Edward Buckland
- Buckland in 1887

Personal information
- Full name: Edward Hastings Buckland
- Born: 20 June 1864 Laleham, Middlesex, England
- Died: 10 February 1906 (aged 41) Winchester, Hampshire, England
- Batting: Right-handed
- Bowling: Right-arm off break Right-arm underarm fast
- Relations: Francis Buckland (brother)

Domestic team information
- 1884–1887: Oxford University
- 1885: Marylebone Cricket Club
- 1885–1888: Middlesex
- 1895: Hampshire

Career statistics
| Competition | First-class |
| Matches | 48 |
| Runs scored | 1,414 |
| Batting average | 18.12 |
| 100s/50s | 1/6 |
| Top score | 148 |
| Balls bowled | 5,886 |
| Wickets | 110 |
| Bowling average | 19.62 |
| 5 wickets in innings | 8 |
| 10 wickets in match | 1 |
| Best bowling | 7/17 |
| Catches/stumpings | 54/– |
- Source: Cricinfo, 17 February 2010

= Edward Buckland =

English cricketer

Edward Hastings Buckland (20 June 1864 — 10 February 1906) was an English first-class cricketer and educator.

The youngest son of The Reverend Matthew Buckland, he was born at Laleham in June 1864. He was educated at Marlborough College, where he gained a good reputation as a schoolboy cricketer. From there, he matriculated to New College, Oxford, where he studied jurisprudence. As a member of the Oxford University Cricket Club he made his debut in first-class cricket for Oxford against Lancashire at Oxford in 1884. He played first-class cricket for the university until 1887, making 27 appearances. Buckland was largely instrumental in Oxford's 1886 and 1887 victories over Cambridge University in The University Match. Considered an all-rounder, he scored 739 runs at an average of 17.18 for Oxford, with three half centuries and one century; this century, a score of 148 came against Surrey in 1887, which helped Oxford to a victory over their county opponents. As a bowler took 45 wickets Oxford at a bowling average of 20.88; he took three five wicket hauls, with best figures of 7 for 17. His best bowling performance for Oxford arguably came against Cambridge in the 1886 University Match, taking 5 for 14 from 20.1 overs.

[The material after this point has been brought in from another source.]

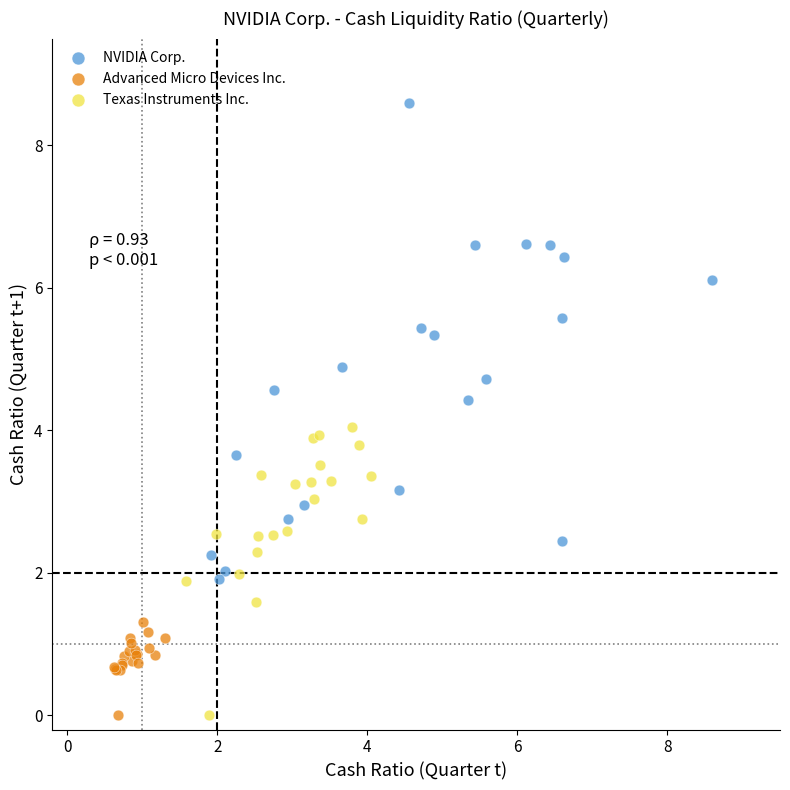

Which series reaches the maximum Y coordinate?

NVIDIA Corp.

At Oxford, Buckland also played first-class cricket for a number of other teams. In 1885, he played once for the MCC against Lancashire and played four times for Middlesex in 1885 and once in 1887. He also toured North America with Ned Sanders' personal team, making two first-class appearances on the tour against the Gentlemen of Philadelphia in the winter of 1886. The tour was a success for Buckland, with him taking 21 wickets at an average of 10.14. In 1887, he played twice for the Gentlemen in the Gentlemen v Players fixtures at Lord's and The Oval.

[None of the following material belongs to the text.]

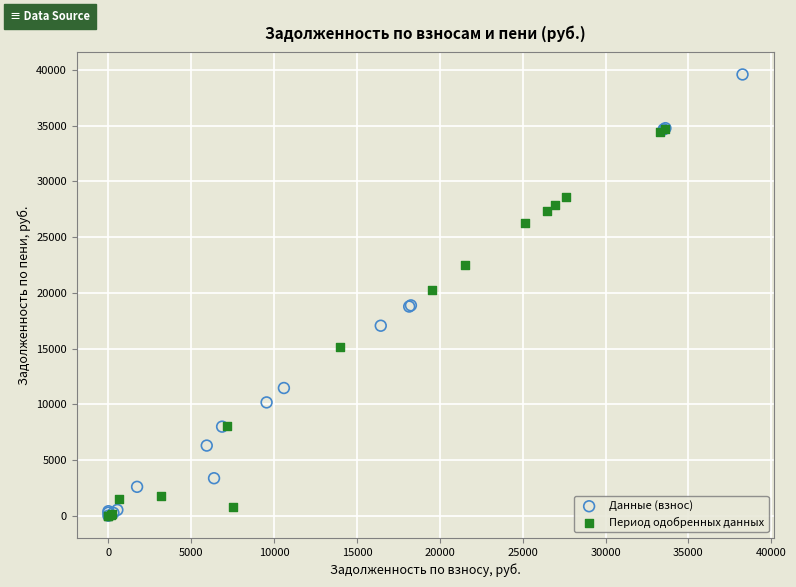

Which series has the largest Y range (max minus min)?

Данные (взнос)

After graduating from Oxford with a third-class degree, Buckland gained employment in an office in London for a short time. He continued to play first-class cricket after leaving Oxford. He played four further matches for Middlesex in 1888, bringing his total for the county to nine matches. In these, he scored 254 runs and took 27 wickets at an average of 18.51. In 1888, he also played for the Gentlemen of England and an Oxford University Past and Present team against the touring Australians, and for Charles Thornton's personal team against Cambridge University. It was in 1888 that he accepted the post of assistant-master at Winchester College. Before his appointment at Winchester, the college cricket team had performed badly and under Buckland's guidance, its performance greatly improved, with The Times suggesting he may have gained a reputation akin to R. A. H. Mitchell had it not been for his future ill-health. Following the death of The Reverend C. H. Hawkins in 1900, Buckland succeeded him as a housemaster. While teaching at Winchester, he played first-class cricket for Hampshire in the 1895 County Championship, making four appearances in August. These final matches took his total first-class appearances to 48. In these, he scored 1,414 runs at an average of 18.12, while as a bowler he took 110 wickets at a bowling average of 19.62, taking eight five wicket hauls and ten-wickets in a match once. In his final years he suffered from a "long and most trying illness", to which he succumbed to at Winchester in February 1906. His brother, Francis, was also a first-class cricketer.